++++ STUDY MATERIAL ++++

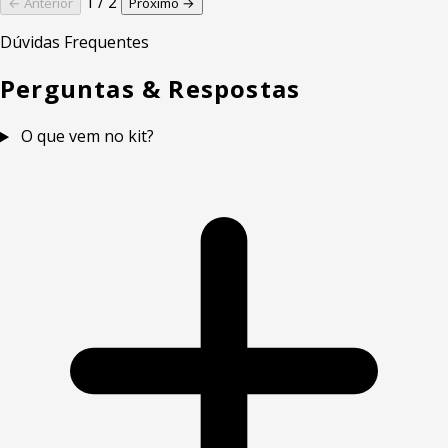
1 / 2
← Anterior
Próximo →
Dúvidas Frequentes
Perguntas & Respostas
O que vem no kit?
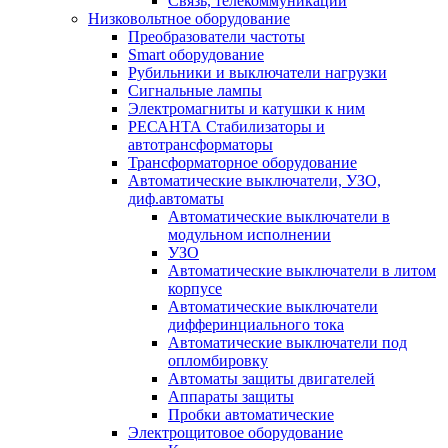
Связь, телекоммуникации
Низковольтное оборудование
Преобразователи частоты
Smart оборудование
Рубильники и выключатели нагрузки
Сигнальные лампы
Электромагниты и катушки к ним
РЕСАНТА Стабилизаторы и
автотрансформаторы
Трансформаторное оборудование
Автоматические выключатели, УЗО,
диф.автоматы
Автоматические выключатели в
модульном исполнении
УЗО
Автоматические выключатели в литом
корпусе
Автоматические выключатели
дифферинциального тока
Автоматические выключатели под
опломбировку
Автоматы защиты двигателей
Аппараты защиты
Пробки автоматические
Электрощитовое оборудование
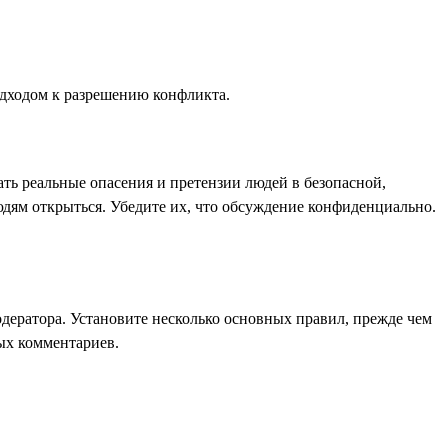
одходом к разрешению конфликта.
ть реальные опасения и претензии людей в безопасной,
дям открыться. Убедите их, что обсуждение конфиденциально.
одератора. Установите несколько основных правил, прежде чем
ных комментариев.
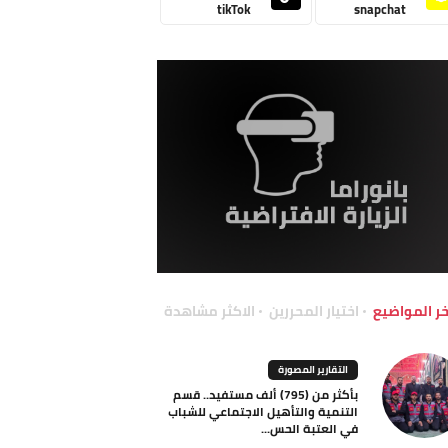
tikTok
snapchat
خر المواضيع
اختيار المحررين
الاكثر مشاهدة
التقارير المصورة
بأكثر من (795) ألف مستفيد.. قسم
التنمية والتأهيل الاجتماعي للشباب
في العتبة الحس...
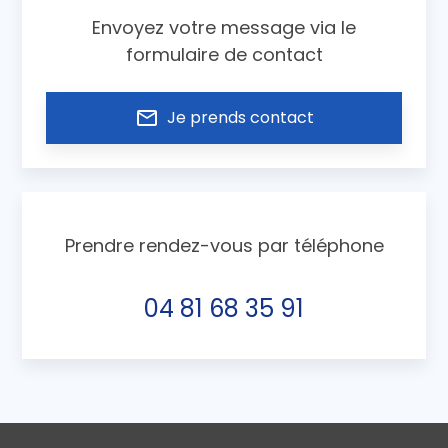
Envoyez votre message via le
formulaire de contact
mail_outline
Je prends contact
Prendre rendez-vous par téléphone
04 81 68 35 91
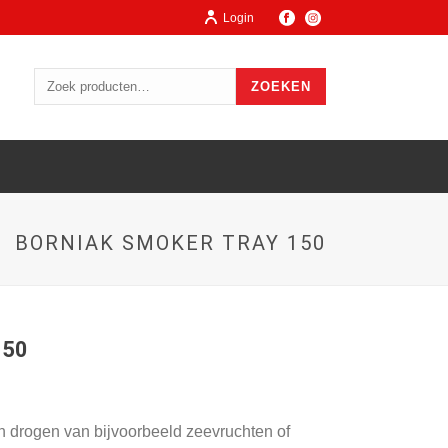
Login
ZOEKEN
BORNIAK SMOKER TRAY 150
150
en drogen van bijvoorbeeld zeevruchten of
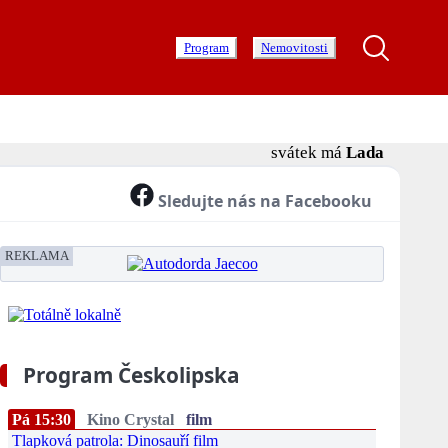
Program
Nemovitosti
svátek má
Lada
Sledujte nás na Facebooku
REKLAMA
Program Českolipska
Pá 15:30
Kino Crystal
film
Tlapková patrola: Dinosauří film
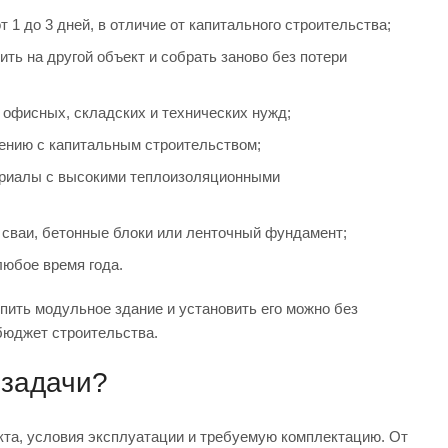
1 до 3 дней, в отличие от капитального строительства;
ть на другой объект и собрать заново без потери
офисных, складских и технических нужд;
нению с капитальным строительством;
ериалы с высокими теплоизоляционными
 сваи, бетонные блоки или ленточный фундамент;
юбое время года.
пить модульное здание и установить его можно без
бюджет строительства.
 задачи?
кта, условия эксплуатации и требуемую комплектацию. От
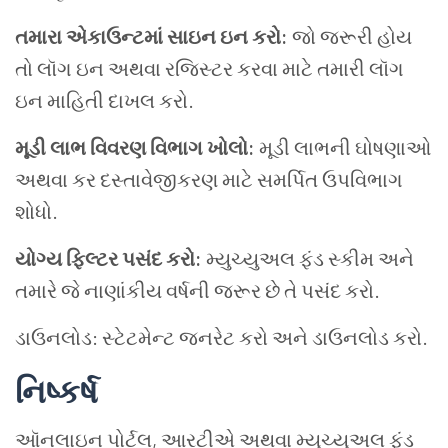
તમારા એકાઉન્ટમાં સાઇન ઇન કરો:
જો જરૂરી હોય
તો લૉગ ઇન અથવા રજિસ્ટર કરવા માટે તમારી લૉગ
ઇન માહિતી દાખલ કરો.
મૂડી લાભ વિવરણ વિભાગ ખોલો:
મૂડી લાભની ઘોષણાઓ
અથવા કર દસ્તાવેજીકરણ માટે સમર્પિત ઉપવિભાગ
શોધો.
યોગ્ય ફિલ્ટર પસંદ કરો:
મ્યુચ્યુઅલ ફંડ સ્કીમ અને
તમારે જે નાણાંકીય વર્ષની જરૂર છે તે પસંદ કરો.
ડાઉનલોડ: સ્ટેટમેન્ટ જનરેટ કરો અને ડાઉનલોડ કરો.
નિષ્કર્ષ
ઑનલાઇન પોર્ટલ, આરટીએ અથવા મ્યુચ્યુઅલ ફંડ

++++

=== TASK STATEMENT ===
A single number is required: the count of lines in the data above that include the word "выключатели".

=== SOLVED PROBLEM ===
6